После того тяжелого для Гумилёва разговора, в июле 1907 года, когда он заезжал к Горенкам, в Париже он встретился с начинающей поэтессой Елизаветой Ивановной Дмитриевой, а весной 1909 года уже в Петербурге начался их роман. Случилось это после очередного отказа Анны. В Петербурге они встретились, и, по словам Дмитриевой, "оба с беспощадной ясностью поняли, что это "встреча", и не нам ей противиться".
"Это была молодая, звонкая страсть, – пишет Елизавета Дмитриева в "Исповеди". – "Не смущаясь и не кроясь, я смотрю в глаза людей, я нашел себе подругу из породы лебедей", – писал Н. С. <Гумилёв> на альбоме, подаренном мне.
Мы стали часто встречаться, все дни мы были вместе и друг для друга. Писали стихи, ездили на "Башню" и возвращались на рассвете по просыпающемуся серо-розовому городу. Много раз просил меня Н. С. выйти за него замуж, никогда не соглашалась я на это; в это время я была невестой другого, была связана жалостью к большой, непонятной мне любви. В "будни своей жизни" не хотела я вводить Н. С.
Те минуты, которые я была с ним, я ни о чем не помнила, а потом плакала у себя дома, металась, не знала. Всей моей жизни не покрывал Н. С., и еще: в нем была железная воля, желание даже в ласке подчинить, а во мне было упрямство – желание мучить… В мае мы вместе поехали в Коктебель" (Там же. С. 631–632).
В Коктебеле развернулись драматические события, глубоко оскорбившие Гумилёва. Они приехали к общему знакомому еще по Парижу Максимилиану Волошину, в его знаменитый дом на самом берегу моря, своего рода Мекку литературно-художественной богемы. Дмитриева была своим человеком в семье Волошина, дружила с его женой, художницей Маргаритой Сабашниковой. Отношения были свободными, не отягощенными узами супружеской верности, и у Елизаветы, или Лили, как ее называли, начался глубокий роман с обожаемым ею мэтром, Волошиным. Оскорбленный Гумилёв уехал из Коктебеля один. В Петербурге он, по слухам, неуважительно говорил о Елизавете Ивановне, и при встрече с ней на ее вопрос, правда ли это, подтвердил сказанное. Разразился скандал, закончившийся дуэлью Гумилёва с Волошиным, состоявшейся 22 ноября 1909 года. Дуэль завершилась бескровно и почти анекдотически, став, однако, притчей во языцех в литературном мире. О событиях, этому предшествовавших, наиболее достоверными представляются свидетельства Алексея Толстого, бывшего секундантом на пресловутой дуэли:
"Здесь, конечно, не место рассказывать о том, чего сам Гумилёв никогда не желал делать достоянием общества. Но я знаю и утверждаю, что обвинение, брошенное ему, – в произнесении им некоторых неосторожных слов – было ложно: слов этих он не произносил и произнести не мог. Однако из гордости и презрения он молчал, не отрицая обвинения, когда же была устроена очная ставка и он услышал на очной ставке ложь, то он из гордости и презрения подтвердил эту ложь. В Мариинском театре, наверху, в огромной, как площадь, мастерской Головина, в половине одиннадцатого, когда под колосниками, в черной пропасти сцены, раздавались звуки "Орфея", произошла тяжелая сцена в двух шагах от меня: поэт В<олошин>, бросившись к Гумилёву, оскорбил его. К ним подбежали Анненский, Головин, В. Иванов. Но Гумилёв, прямой, весь напряженный, заложив руки за спину и стиснув их, уже овладел собой. Здесь же он вызвал В<олошина> на дуэль" (Николай Гумилёв в воспоминаниях современников. С. 41).

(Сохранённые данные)
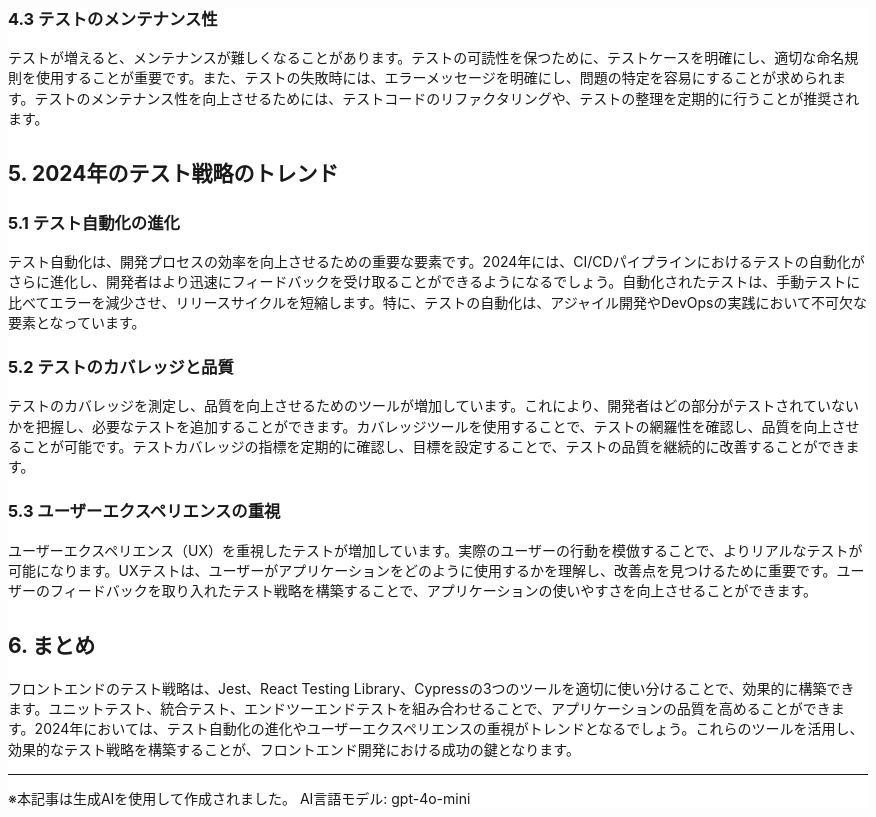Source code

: ### 4.3 テストのメンテナンス性

テストが増えると、メンテナンスが難しくなることがあります。テストの可読性を保つために、テストケースを明確にし、適切な命名規則を使用することが重要です。また、テストの失敗時には、エラーメッセージを明確にし、問題の特定を容易にすることが求められます。テストのメンテナンス性を向上させるためには、テストコードのリファクタリングや、テストの整理を定期的に行うことが推奨されます。

## 5. 2024年のテスト戦略のトレンド

### 5.1 テスト自動化の進化

テスト自動化は、開発プロセスの効率を向上させるための重要な要素です。2024年には、CI/CDパイプラインにおけるテストの自動化がさらに進化し、開発者はより迅速にフィードバックを受け取ることができるようになるでしょう。自動化されたテストは、手動テストに比べてエラーを減少させ、リリースサイクルを短縮します。特に、テストの自動化は、アジャイル開発やDevOpsの実践において不可欠な要素となっています。

### 5.2 テストのカバレッジと品質

テストのカバレッジを測定し、品質を向上させるためのツールが増加しています。これにより、開発者はどの部分がテストされていないかを把握し、必要なテストを追加することができます。カバレッジツールを使用することで、テストの網羅性を確認し、品質を向上させることが可能です。テストカバレッジの指標を定期的に確認し、目標を設定することで、テストの品質を継続的に改善することができます。

### 5.3 ユーザーエクスペリエンスの重視

ユーザーエクスペリエンス（UX）を重視したテストが増加しています。実際のユーザーの行動を模倣することで、よりリアルなテストが可能になります。UXテストは、ユーザーがアプリケーションをどのように使用するかを理解し、改善点を見つけるために重要です。ユーザーのフィードバックを取り入れたテスト戦略を構築することで、アプリケーションの使いやすさを向上させることができます。

## 6. まとめ

フロントエンドのテスト戦略は、Jest、React Testing Library、Cypressの3つのツールを適切に使い分けることで、効果的に構築できます。ユニットテスト、統合テスト、エンドツーエンドテストを組み合わせることで、アプリケーションの品質を高めることができます。2024年においては、テスト自動化の進化やユーザーエクスペリエンスの重視がトレンドとなるでしょう。これらのツールを活用し、効果的なテスト戦略を構築することが、フロントエンド開発における成功の鍵となります。

-----

※本記事は生成AIを使用して作成されました。
AI言語モデル: gpt-4o-mini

О задании: Выведите без изменений отрывок из текста о Гумилёве и Дмитриевой от слов «После того тяжелого» до слов «альбоме, подаренном мне.».

Письменный ответ:
После того тяжелого для Гумилёва разговора, в июле 1907 года, когда он заезжал к Горенкам, в Париже он встретился с начинающей поэтессой Елизаветой Ивановной Дмитриевой, а весной 1909 года уже в Петербурге начался их роман. Случилось это после очередного отказа Анны. В Петербурге они встретились, и, по словам Дмитриевой, "оба с беспощадной ясностью поняли, что это "встреча", и не нам ей противиться".
"Это была молодая, звонкая страсть, – пишет Елизавета Дмитриева в "Исповеди". – "Не смущаясь и не кроясь, я смотрю в глаза людей, я нашел себе подругу из породы лебедей", – писал Н. С. <Гумилёв> на альбоме, подаренном мне.